Bolivian Revolution

The most important "market reform" isn't on the table.


Bolivia's president Gonzalo Sanchez de Lozada was deposed last week because of his commitment to Market Reform. Or so I read in The New York Times, which reported that before the recent uprising, Bolivia had "embraced the free-market model." And The Washington Post, which mentioned the president's "privatizations of state-run businesses and other free-market reforms." MSNBC said the unrest was "rooted in years of free market reforms," and the Associated Press noted "deep discord with Bolivia's decade-old free-market experiment."

If you unpack Market Reform a bit, you will find some actual market reforms: Bolivia has reduced its tariffs, for example, and has moved to a quasi-private pension system. You'll also find some anti-market reforms: An earlier wave of riots, in February, followed the president's proposal to increase the personal income tax. You will find measures that look like market reforms at first, then change shape when you peer more closely. The city of Cochabamba's infamous water privatization of 2000, in which Bechtel provoked protests and then a violent crackdown after it raised rates by anywhere from 10 percent to 60 percent, would be a more credible example of the free market in action if there were a competing private company on the scene, rather than a single corporation with a government contract and a guaranteed rate of return.

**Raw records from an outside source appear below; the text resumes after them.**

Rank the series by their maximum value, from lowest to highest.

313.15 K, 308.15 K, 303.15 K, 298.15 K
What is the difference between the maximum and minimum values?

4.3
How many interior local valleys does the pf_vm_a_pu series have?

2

And you'll find the war on drugs. It's a strange species of doublethink that allows the Bolivian government to say it is introducing "market reforms" while simultaneously carrying out a brutal and expensive crusade to wipe out one of the country's most successful markets. I'm not playing word games here. While the proximate cause of the uprising that just brought down Bolivia's president was nationalist opposition to the export of natural gas, a deeper source of both this and other recent revolts is the war on coca cultivation. Before last week's protests, the most significant conflict in 21st-century Bolivia was probably the fight in 2001 over the military's invasion of the Chapare region, launched to destroy the coca fields and interrupted after tremendous protest.

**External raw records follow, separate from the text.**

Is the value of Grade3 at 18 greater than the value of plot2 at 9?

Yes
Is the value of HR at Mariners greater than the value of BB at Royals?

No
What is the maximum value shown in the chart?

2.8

Coca itself is not illegal in Bolivia: The law has allowed farmers to grow up to 13,000 hectares for domestic consumption. (Cocaine is prohibited, but Bolivians may chew the coca leaf, drink coca tea, and ingest the plant in other manners more mild than white powder.) The state's efforts to eliminate all other production of the crop—with the U.S. pushing to eradicate it altogether—has been a human rights disaster, with soldiers assaulting peasant lands and paramilitary forces assassinating activists. And while there is a carrot dangling next to that stick, it hasn't impressed the farmers. To quote the Andean Information Network, which tracks the drug war's effects:

At its core is a gradual transition away from providing compensation to farmers for the coca plants they eradicate. This process involves moving from individual to community compensation, then, within five years, to the complete elimination of compensation….The elimination of individual compensation has a high price for the farmers of the Chapare. Coca farmers were never consulted in the formulation of a new system of compensation and their reaction has been fear and distrust. They fear that they will have to completely eliminate the only crop that gives them a steady income without the security of a marketable replacement crop. And they believe that the compensation money they once used for starting up another income source will instead be diverted to the government's alternative development fund, leaving the individual farmer without a means to provide for his family. The government has done nothing to dispel these fears, and no new alternative crop programs are in the offing.

Meanwhile, it was a short jump from trampling the liberties of the coca growers to trampling other people's freedoms as well, with Amnesty International condemning the use of "excessive force" against demonstrators over the last month. Like, say, shooting them. On October 12, troops fired on protesters in the city of El Alto, leaving at least five dead. In this way, the war on drugs has undermined not just peasant property rights but the rule of law.

Drugs lurk in the background of the news coverage, yet we hear so much more about Market Reform. Well, Bolivia could use some market reforms— not tax hikes and "privatized" monopolies, but a war on the red tape that strangles new enterprises (according to a World Bank study, it takes 67 days and $1,500 to start a small business in Bolivia) and the institutional corruption that has made ordinary Bolivians so suspicious of privatization and foreign investment. But the most important market reform, the most important reform of any kind, is still off the table. It's hard to imagine the country's poverty and social unrest coming to an end until the drug war has ended first.